→ **Exercise details**
Copy out the listing below word for word, from its first line through the line containing "0.068821, 0.996413, -0.282779]]", both included, and nothing more.

[Dataset excerpts]
━━━━━━━━━━━━━━━━━━━━━━━━━━━━━━

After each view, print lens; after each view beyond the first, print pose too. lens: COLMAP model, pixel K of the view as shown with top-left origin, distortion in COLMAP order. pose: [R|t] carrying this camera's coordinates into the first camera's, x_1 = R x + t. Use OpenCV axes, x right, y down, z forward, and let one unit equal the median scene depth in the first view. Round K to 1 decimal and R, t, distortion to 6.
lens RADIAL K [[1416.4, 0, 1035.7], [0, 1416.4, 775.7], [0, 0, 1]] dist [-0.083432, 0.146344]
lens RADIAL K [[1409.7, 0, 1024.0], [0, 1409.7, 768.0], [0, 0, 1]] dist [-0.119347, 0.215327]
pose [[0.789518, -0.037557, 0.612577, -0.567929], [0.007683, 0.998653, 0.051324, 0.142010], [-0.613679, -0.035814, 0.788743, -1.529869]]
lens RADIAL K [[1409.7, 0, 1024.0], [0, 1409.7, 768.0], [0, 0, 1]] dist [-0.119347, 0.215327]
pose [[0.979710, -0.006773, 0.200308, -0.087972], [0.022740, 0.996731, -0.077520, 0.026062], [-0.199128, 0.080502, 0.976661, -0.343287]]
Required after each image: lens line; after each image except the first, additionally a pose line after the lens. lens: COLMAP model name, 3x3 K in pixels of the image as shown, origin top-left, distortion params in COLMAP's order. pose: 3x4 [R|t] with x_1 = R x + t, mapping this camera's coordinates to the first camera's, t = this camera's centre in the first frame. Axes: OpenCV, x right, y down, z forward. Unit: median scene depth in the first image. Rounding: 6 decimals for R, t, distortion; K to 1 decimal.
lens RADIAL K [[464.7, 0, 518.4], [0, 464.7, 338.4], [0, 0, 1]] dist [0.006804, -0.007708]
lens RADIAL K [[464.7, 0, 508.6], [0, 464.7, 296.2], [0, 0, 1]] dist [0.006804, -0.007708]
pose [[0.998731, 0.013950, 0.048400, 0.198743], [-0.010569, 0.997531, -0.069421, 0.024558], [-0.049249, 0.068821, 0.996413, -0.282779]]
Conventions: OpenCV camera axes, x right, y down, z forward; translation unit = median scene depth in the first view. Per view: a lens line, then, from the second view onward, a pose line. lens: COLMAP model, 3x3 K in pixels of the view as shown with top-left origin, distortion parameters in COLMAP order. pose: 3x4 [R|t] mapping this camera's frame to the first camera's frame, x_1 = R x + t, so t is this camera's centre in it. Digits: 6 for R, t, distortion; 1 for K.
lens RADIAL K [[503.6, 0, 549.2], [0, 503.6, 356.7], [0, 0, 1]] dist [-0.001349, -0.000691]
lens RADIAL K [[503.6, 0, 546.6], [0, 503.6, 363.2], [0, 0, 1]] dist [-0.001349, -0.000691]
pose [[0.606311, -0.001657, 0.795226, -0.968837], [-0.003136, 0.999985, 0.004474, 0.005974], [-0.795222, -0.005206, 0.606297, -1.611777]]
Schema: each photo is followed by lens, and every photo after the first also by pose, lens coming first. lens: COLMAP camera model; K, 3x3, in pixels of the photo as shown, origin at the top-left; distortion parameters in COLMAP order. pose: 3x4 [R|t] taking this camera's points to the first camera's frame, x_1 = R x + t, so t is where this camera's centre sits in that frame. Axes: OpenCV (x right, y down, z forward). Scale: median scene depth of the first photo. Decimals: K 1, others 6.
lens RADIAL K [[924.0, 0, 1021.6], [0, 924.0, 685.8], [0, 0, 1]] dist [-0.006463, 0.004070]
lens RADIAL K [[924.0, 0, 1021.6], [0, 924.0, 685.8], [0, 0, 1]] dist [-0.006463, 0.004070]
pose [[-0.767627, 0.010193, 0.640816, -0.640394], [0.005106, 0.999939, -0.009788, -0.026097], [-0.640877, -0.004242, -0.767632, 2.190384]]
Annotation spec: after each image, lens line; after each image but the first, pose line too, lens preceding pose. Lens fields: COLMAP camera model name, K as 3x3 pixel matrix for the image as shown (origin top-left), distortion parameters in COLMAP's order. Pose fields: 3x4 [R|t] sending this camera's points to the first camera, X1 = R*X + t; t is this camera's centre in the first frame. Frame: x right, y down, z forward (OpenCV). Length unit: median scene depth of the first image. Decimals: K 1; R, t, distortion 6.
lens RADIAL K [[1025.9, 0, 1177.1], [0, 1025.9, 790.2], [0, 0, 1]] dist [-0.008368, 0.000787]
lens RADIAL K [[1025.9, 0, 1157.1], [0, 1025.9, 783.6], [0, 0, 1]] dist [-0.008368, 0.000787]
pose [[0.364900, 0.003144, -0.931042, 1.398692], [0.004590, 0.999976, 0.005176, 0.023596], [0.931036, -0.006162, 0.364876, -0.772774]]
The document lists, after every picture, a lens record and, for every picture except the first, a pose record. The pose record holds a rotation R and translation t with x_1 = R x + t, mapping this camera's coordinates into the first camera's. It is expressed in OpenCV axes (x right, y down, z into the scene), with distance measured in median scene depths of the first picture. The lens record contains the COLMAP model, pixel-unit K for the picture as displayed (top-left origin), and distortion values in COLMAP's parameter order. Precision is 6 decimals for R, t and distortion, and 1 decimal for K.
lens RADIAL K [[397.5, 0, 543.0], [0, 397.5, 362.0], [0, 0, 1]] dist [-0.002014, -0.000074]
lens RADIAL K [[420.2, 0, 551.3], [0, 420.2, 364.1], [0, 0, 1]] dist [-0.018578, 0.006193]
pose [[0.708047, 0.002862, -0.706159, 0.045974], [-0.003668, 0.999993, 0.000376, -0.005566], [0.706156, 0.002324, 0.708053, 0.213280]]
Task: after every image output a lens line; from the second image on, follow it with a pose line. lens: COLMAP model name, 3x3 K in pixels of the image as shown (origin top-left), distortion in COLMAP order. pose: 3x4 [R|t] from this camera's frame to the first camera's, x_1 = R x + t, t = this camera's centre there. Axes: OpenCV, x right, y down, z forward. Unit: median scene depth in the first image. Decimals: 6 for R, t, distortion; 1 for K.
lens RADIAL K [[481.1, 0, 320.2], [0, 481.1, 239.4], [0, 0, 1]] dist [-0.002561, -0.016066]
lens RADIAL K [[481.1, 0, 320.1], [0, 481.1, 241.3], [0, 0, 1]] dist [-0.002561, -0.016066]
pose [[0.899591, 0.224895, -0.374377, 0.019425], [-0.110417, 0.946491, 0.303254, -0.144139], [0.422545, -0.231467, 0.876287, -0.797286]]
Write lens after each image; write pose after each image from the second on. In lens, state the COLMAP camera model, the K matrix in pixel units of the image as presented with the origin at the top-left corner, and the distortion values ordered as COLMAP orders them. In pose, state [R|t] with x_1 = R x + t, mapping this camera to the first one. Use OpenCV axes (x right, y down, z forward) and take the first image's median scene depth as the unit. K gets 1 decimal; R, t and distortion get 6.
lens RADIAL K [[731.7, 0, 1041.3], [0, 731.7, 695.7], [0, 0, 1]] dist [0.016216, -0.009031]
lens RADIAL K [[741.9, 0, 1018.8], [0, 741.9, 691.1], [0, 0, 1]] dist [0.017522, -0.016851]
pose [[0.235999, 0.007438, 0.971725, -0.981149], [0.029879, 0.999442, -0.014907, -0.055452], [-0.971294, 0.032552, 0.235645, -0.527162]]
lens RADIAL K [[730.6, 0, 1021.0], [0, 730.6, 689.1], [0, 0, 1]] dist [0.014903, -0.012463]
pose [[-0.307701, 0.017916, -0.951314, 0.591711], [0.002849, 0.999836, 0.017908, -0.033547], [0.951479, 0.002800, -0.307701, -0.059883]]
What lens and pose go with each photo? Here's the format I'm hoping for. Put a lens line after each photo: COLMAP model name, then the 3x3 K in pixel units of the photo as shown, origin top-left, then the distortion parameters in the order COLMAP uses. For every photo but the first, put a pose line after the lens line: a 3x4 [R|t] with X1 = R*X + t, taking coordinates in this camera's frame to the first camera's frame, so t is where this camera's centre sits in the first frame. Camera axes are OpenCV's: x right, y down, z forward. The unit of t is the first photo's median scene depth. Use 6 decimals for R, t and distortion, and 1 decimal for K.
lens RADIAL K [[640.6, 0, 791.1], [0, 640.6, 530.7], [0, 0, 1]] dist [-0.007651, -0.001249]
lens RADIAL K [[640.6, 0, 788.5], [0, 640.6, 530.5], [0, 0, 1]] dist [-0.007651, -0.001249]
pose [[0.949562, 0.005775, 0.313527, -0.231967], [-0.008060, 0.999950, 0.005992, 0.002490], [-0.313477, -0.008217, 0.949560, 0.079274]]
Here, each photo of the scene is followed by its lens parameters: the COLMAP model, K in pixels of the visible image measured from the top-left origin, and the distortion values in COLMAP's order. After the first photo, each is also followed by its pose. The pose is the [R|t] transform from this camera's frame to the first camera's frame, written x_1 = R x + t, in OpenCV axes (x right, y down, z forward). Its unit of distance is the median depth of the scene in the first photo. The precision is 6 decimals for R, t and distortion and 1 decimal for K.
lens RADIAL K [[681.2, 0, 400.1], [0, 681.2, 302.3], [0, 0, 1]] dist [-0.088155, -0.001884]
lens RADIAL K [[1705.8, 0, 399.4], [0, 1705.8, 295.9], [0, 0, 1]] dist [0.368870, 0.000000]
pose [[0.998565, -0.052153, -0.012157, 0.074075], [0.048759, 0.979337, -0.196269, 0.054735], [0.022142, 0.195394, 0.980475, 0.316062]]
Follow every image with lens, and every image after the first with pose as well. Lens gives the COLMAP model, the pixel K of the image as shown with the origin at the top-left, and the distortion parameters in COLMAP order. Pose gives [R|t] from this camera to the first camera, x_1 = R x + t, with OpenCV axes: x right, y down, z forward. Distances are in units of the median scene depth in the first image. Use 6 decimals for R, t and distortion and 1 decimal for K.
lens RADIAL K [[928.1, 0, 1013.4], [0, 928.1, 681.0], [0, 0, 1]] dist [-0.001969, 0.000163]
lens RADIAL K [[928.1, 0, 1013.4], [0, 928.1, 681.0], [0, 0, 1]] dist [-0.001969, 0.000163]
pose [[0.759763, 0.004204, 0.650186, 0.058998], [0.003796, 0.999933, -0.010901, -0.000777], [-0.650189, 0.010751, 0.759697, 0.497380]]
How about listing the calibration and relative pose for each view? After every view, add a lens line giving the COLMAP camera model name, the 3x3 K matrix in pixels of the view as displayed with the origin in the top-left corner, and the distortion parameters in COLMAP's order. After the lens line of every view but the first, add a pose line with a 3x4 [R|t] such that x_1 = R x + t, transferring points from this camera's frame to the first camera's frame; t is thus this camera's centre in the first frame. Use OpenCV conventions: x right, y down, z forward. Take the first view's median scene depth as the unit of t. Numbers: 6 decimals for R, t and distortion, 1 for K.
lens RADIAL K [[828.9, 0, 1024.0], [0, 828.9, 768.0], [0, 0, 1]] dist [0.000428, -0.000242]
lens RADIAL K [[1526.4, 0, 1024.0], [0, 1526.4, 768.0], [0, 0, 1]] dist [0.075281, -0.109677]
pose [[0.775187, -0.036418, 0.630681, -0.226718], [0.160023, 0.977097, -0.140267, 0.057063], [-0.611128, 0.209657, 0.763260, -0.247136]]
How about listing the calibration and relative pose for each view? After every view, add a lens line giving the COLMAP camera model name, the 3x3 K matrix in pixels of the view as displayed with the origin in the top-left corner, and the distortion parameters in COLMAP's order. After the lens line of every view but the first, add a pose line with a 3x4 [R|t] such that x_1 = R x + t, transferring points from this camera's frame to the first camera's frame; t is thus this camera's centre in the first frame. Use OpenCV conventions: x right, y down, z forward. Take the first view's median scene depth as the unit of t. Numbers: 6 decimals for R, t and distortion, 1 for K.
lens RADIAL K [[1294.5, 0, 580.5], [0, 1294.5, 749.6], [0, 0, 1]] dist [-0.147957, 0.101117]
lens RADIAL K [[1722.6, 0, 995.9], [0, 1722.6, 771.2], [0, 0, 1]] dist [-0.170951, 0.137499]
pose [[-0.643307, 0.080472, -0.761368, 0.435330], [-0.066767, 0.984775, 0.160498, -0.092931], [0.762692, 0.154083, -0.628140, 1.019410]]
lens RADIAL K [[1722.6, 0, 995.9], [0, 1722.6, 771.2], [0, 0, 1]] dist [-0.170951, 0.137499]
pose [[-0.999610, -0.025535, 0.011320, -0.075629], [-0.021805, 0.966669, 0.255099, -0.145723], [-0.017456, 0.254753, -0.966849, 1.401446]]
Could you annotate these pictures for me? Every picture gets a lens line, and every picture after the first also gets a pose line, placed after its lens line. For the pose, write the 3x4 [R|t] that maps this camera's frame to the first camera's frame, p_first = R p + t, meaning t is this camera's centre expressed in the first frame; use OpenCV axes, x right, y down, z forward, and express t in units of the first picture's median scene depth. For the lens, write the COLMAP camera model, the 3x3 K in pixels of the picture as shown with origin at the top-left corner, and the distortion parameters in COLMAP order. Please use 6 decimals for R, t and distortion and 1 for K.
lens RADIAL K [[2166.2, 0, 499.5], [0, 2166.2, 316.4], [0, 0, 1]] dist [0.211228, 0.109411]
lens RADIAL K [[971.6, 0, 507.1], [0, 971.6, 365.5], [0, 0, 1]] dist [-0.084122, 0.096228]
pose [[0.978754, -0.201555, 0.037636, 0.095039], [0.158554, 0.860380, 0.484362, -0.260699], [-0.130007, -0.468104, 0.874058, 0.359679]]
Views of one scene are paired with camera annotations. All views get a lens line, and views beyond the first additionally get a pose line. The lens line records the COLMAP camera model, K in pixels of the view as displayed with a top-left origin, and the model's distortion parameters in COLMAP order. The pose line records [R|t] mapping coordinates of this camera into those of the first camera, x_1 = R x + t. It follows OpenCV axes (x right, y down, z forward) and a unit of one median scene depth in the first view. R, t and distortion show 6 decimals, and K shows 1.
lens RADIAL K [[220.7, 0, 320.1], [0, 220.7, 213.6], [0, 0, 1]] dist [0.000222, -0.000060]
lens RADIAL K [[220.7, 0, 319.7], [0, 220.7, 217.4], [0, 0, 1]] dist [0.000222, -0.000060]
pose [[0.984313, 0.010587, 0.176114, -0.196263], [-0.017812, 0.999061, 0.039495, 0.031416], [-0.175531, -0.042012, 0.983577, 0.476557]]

━━━━━━━━━━━━━━━━━━━━━━━━━━━━━━

→ **Output**
After each view, print lens; after each view beyond the first, print pose too. lens: COLMAP model, pixel K of the view as shown with top-left origin, distortion in COLMAP order. pose: [R|t] carrying this camera's coordinates into the first camera's, x_1 = R x + t. Use OpenCV axes, x right, y down, z forward, and let one unit equal the median scene depth in the first view. Round K to 1 decimal and R, t, distortion to 6.
lens RADIAL K [[1416.4, 0, 1035.7], [0, 1416.4, 775.7], [0, 0, 1]] dist [-0.083432, 0.146344]
lens RADIAL K [[1409.7, 0, 1024.0], [0, 1409.7, 768.0], [0, 0, 1]] dist [-0.119347, 0.215327]
pose [[0.789518, -0.037557, 0.612577, -0.567929], [0.007683, 0.998653, 0.051324, 0.142010], [-0.613679, -0.035814, 0.788743, -1.529869]]
lens RADIAL K [[1409.7, 0, 1024.0], [0, 1409.7, 768.0], [0, 0, 1]] dist [-0.119347, 0.215327]
pose [[0.979710, -0.006773, 0.200308, -0.087972], [0.022740, 0.996731, -0.077520, 0.026062], [-0.199128, 0.080502, 0.976661, -0.343287]]
Required after each image: lens line; after each image except the first, additionally a pose line after the lens. lens: COLMAP model name, 3x3 K in pixels of the image as shown, origin top-left, distortion params in COLMAP's order. pose: 3x4 [R|t] with x_1 = R x + t, mapping this camera's coordinates to the first camera's, t = this camera's centre in the first frame. Axes: OpenCV, x right, y down, z forward. Unit: median scene depth in the first image. Rounding: 6 decimals for R, t, distortion; K to 1 decimal.
lens RADIAL K [[464.7, 0, 518.4], [0, 464.7, 338.4], [0, 0, 1]] dist [0.006804, -0.007708]
lens RADIAL K [[464.7, 0, 508.6], [0, 464.7, 296.2], [0, 0, 1]] dist [0.006804, -0.007708]
pose [[0.998731, 0.013950, 0.048400, 0.198743], [-0.010569, 0.997531, -0.069421, 0.024558], [-0.049249, 0.068821, 0.996413, -0.282779]]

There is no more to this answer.